---- RECORDED INFORMATION

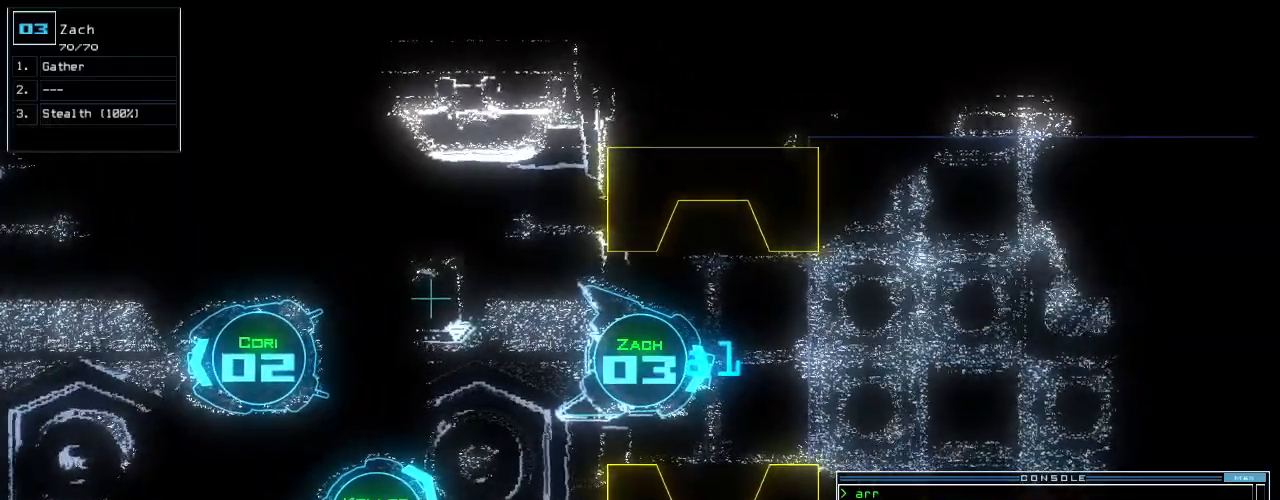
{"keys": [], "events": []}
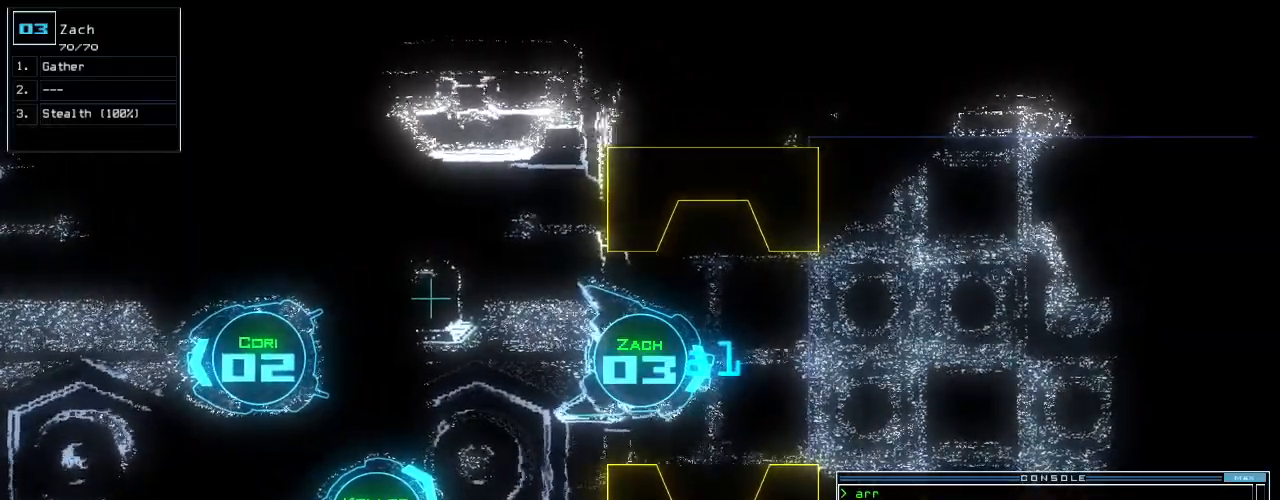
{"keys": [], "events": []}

--------
---- RECORDED INFORMATION

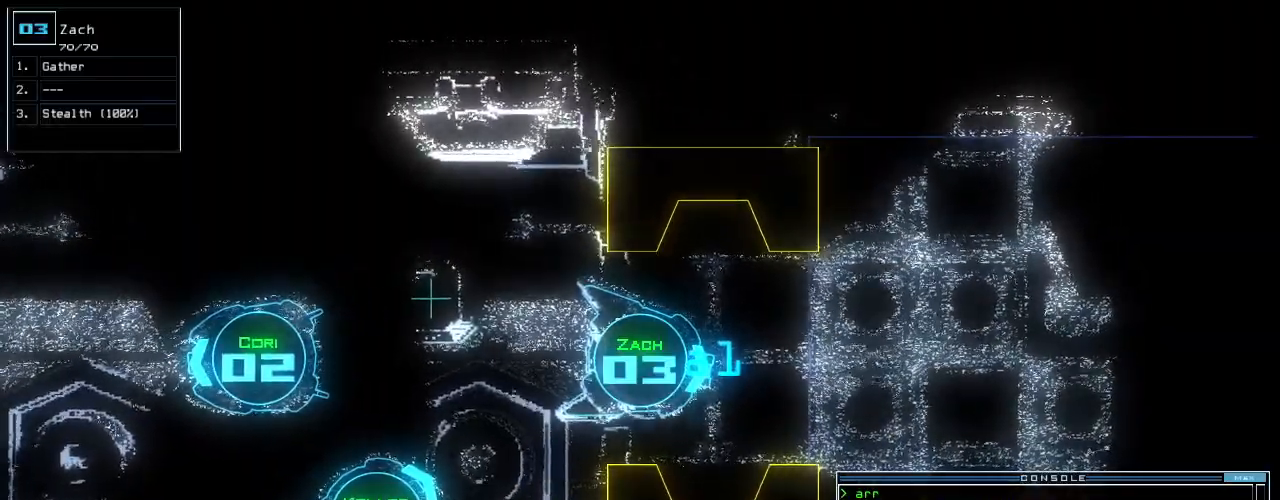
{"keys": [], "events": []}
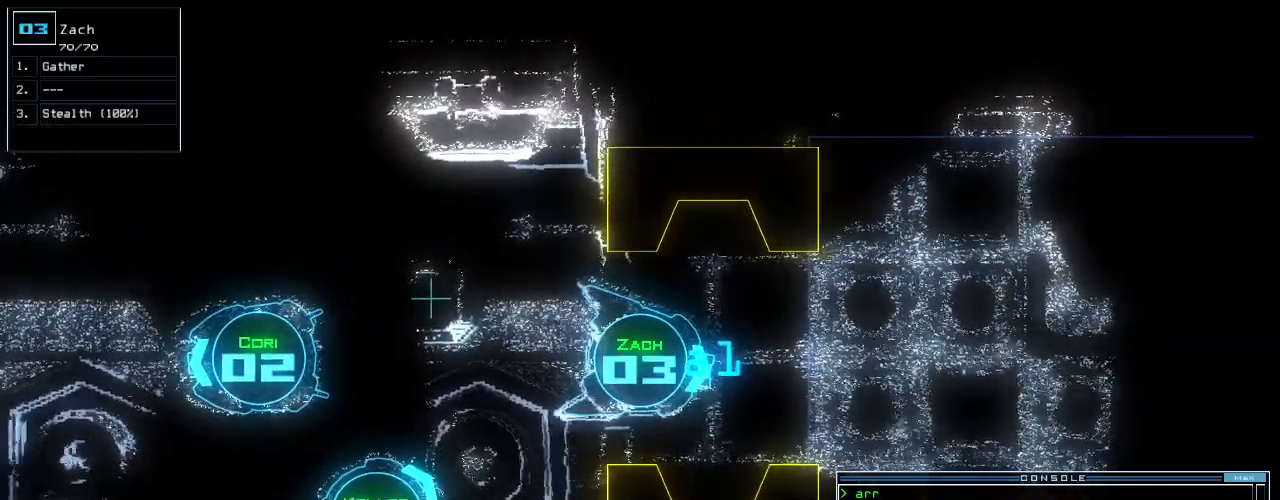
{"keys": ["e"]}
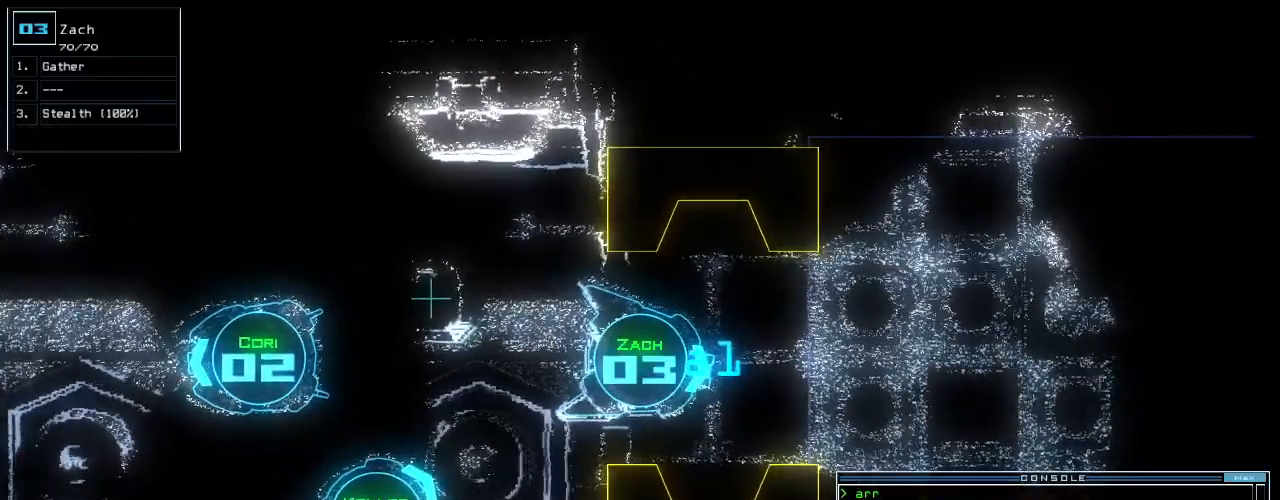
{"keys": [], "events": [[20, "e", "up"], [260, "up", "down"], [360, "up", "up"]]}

--------
---- RECORDED INFORMATION

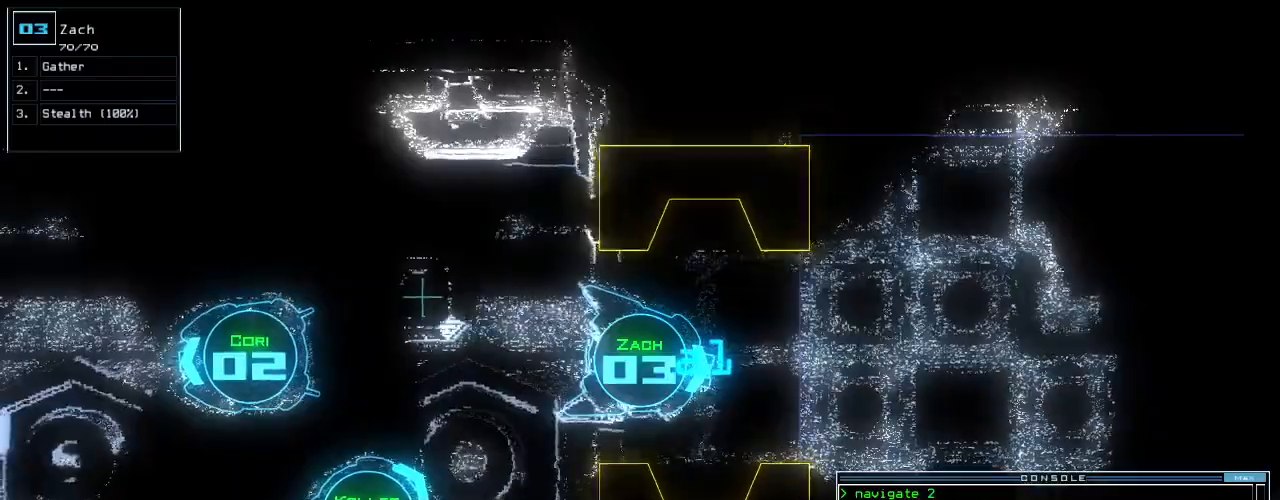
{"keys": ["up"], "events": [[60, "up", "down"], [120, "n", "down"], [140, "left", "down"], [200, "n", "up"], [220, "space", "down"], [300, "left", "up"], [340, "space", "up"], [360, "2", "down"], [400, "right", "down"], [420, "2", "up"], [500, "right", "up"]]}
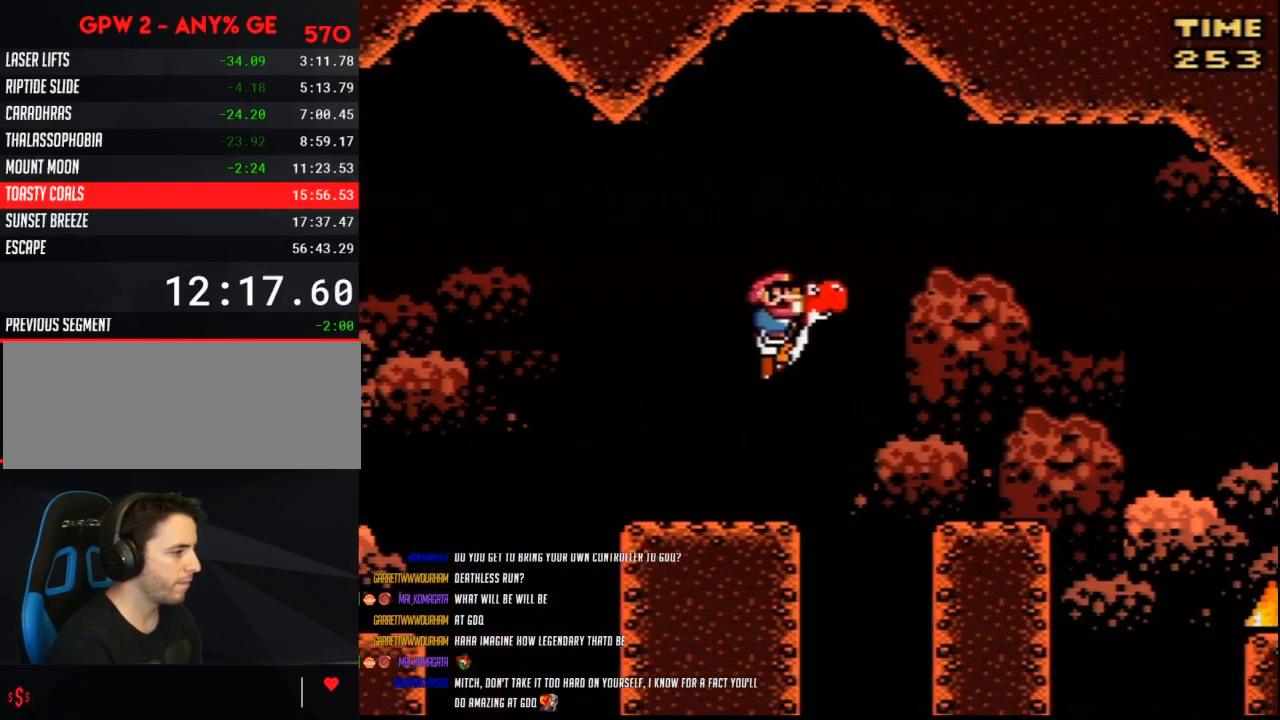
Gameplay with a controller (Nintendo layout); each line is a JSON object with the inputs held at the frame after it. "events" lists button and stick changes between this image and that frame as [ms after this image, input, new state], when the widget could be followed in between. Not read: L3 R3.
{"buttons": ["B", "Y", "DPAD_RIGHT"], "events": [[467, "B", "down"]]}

--------

AIM OF THE EXERCISE » Your answer should be the lines of the material above that include "down".

EXERCISE SOLUTION »
{"keys": [], "events": [[20, "e", "up"], [260, "up", "down"], [360, "up", "up"]]}
{"keys": ["up"], "events": [[60, "up", "down"], [120, "n", "down"], [140, "left", "down"], [200, "n", "up"], [220, "space", "down"], [300, "left", "up"], [340, "space", "up"], [360, "2", "down"], [400, "right", "down"], [420, "2", "up"], [500, "right", "up"]]}
{"buttons": ["B", "Y", "DPAD_RIGHT"], "events": [[467, "B", "down"]]}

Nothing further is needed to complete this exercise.